> Textauszug
━━━━
Dies versetzte uns in die Lage, endlich auch darüber nachzudenken, welche neue Bauberufe wir in der Zukunft lehren wollen.

Im Jahre 2006 ordneten wir uns neu und gaben einige Fächer auf, die uns in 1980-er Jahren zugeführt wurden (“Fremdendienst und Tourismus”, “Programmiersprachen”, “Wirtschaftswissenschaft”): unser Feld ist das Bauen! So entdeckten wir die Restaurierung oder auch Landkataster für sich, und haben uns entsprechgend mit der Ausrüstung eingedeckt, z.B. mit geodätischen Instrumenten vom Theodolyt bis zum GPS-Gerät.

Dies wiederum ermöglichte es uns, am gemeinsamen Projekt mit der polnischen Danziger Bauakademie teilzunehmen, wo es um die Beschreibung der Baudenkmäler ging. Da konnten wir unsere Fähigkeiten und das Interesse der Studenten, die Nachfrage von den Behörden besser abschätzen. Es begann die Suche nach Partnern, die Ausbildung auf dem Gebiete der Restaurierung sichern könnten. Hierfür zogen wir Fachleute aus Kaliningrad wie auch Moskau und St. Petersburg heran; Akademiemitglied A.W.Popow und andere Größen besuchten unsere Schule bei dieser Gelegenheit.

Die Bestandsaufnahme zeigte, daß die inländischen und europäischen Traditionen der Restaurierung erheblich voneinanderabweichen: wir machten uns die Suche nach deutschen Kollegen. Durch die Unterstützung deutscher Sponsoren konnten mehr als 70 unserer Studenten in den letzten 2 Jahren einige Fächer in Frankfurt an der Oder belegen, sich bei den Restaurateuren in Berlin, Potsdam und anderen Städten Deutschlands umschauen. Es gebe ernsthafte Geschäftsbeziehungen mit der DenkmalAkademie in Görlitz, vertreten durch den hier anwesenden Andreas Vogel, unsere Lehrer besuchten Görlitz im März dieses Jahres, später waren dann weitere Vertreter unsere Hochschule zugegen zusammen mit jenen des regionalen Denkmalamtes.

Nun sind wir sehr daran interessiert, ein System für Restauratorenausbildung zu entwickeln, denn die Restaurierung von Bau- und Geschichtsdenkmälern werde häufig durch den Mangel an Spezialisten behindert. Es müssen alle Baudenkmäler erfaßt werden, ihr Zustand beschrieben und die Wiederaufbaukosten bestimmt: erst danach kann man sie an den Mann bringen, auch meistbietend. Gehend wir nicht gleich an das Thema heran, und schaffen wir nicht die nötigen Fachleute für diese Anforderungen, stehen wir in 10-20 Jahren vor lauter Ex-Denkmälern da, die uns vor den Augen auseinandergebröselt sind. Hier bedarf es einen staatsmännischen Blicks.
━━━━
> Aufgaben
[1] Wie viele Studenten konnten laut dem Textauszug in den letzten 2 Jahren einige Fächer in Frankfurt an der Oder belegen?
[2] Schreibe den Textauszug über die Ausbildung von Restauratoren im Anschluss an seinen letzten Satz weiter.
━━━━
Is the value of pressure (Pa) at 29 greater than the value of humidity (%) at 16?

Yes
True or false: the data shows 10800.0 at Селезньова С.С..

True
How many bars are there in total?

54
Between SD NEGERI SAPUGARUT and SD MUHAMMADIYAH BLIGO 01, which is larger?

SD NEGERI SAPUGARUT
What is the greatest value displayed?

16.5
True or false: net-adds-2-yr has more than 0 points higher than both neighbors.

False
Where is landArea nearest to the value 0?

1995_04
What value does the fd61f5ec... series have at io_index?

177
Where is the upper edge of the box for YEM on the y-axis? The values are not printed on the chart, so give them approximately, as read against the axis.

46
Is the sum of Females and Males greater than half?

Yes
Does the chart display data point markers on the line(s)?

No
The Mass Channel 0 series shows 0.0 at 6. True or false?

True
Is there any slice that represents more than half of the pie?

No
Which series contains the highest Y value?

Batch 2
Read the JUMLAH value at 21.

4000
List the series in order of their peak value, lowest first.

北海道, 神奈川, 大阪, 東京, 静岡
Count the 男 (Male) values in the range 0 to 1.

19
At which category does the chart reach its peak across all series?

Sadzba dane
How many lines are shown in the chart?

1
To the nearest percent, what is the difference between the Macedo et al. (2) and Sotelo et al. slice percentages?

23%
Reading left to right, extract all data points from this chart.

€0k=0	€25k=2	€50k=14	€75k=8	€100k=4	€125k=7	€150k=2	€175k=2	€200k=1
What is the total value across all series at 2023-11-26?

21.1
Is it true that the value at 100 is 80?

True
━━━━
> Antworten je Punkt
[1] Mehr als 70.

[2]
Um für eine Baufirma für die Durchführung von Restaurierungsarbeiten zu qualifizieren, brauche sie Fachleute vom entsprechenden Niveau. Um nicht in ein Korruptionsloch zu fallen, wo den Möchtegern-Restauratoren gegen Geld alles bescheinigt werde, was sie nur wollen, als hätten sie solche Kurse belegt, kamen wir mit der DenkmaAkademie überein, Fachrestaurateure gemeinschaftlich auszubilden. Bei uns werden es unsere Kräfte bei Zuhilfenahme von ausländischen Experten anfangen, die Praktika durchlaufen sie in Deutschland mit der DenkmalAkademie und angeschlossenen Bildungszentren und die Endprüfung wird eine gemeinsame sein. So werden unsere Diplomanden Unrkunden über ihre berufliche Bildung erhalten, die von beiden Lehranstalten besiegelt werden und in Russland als auch in Europa von Belang wären.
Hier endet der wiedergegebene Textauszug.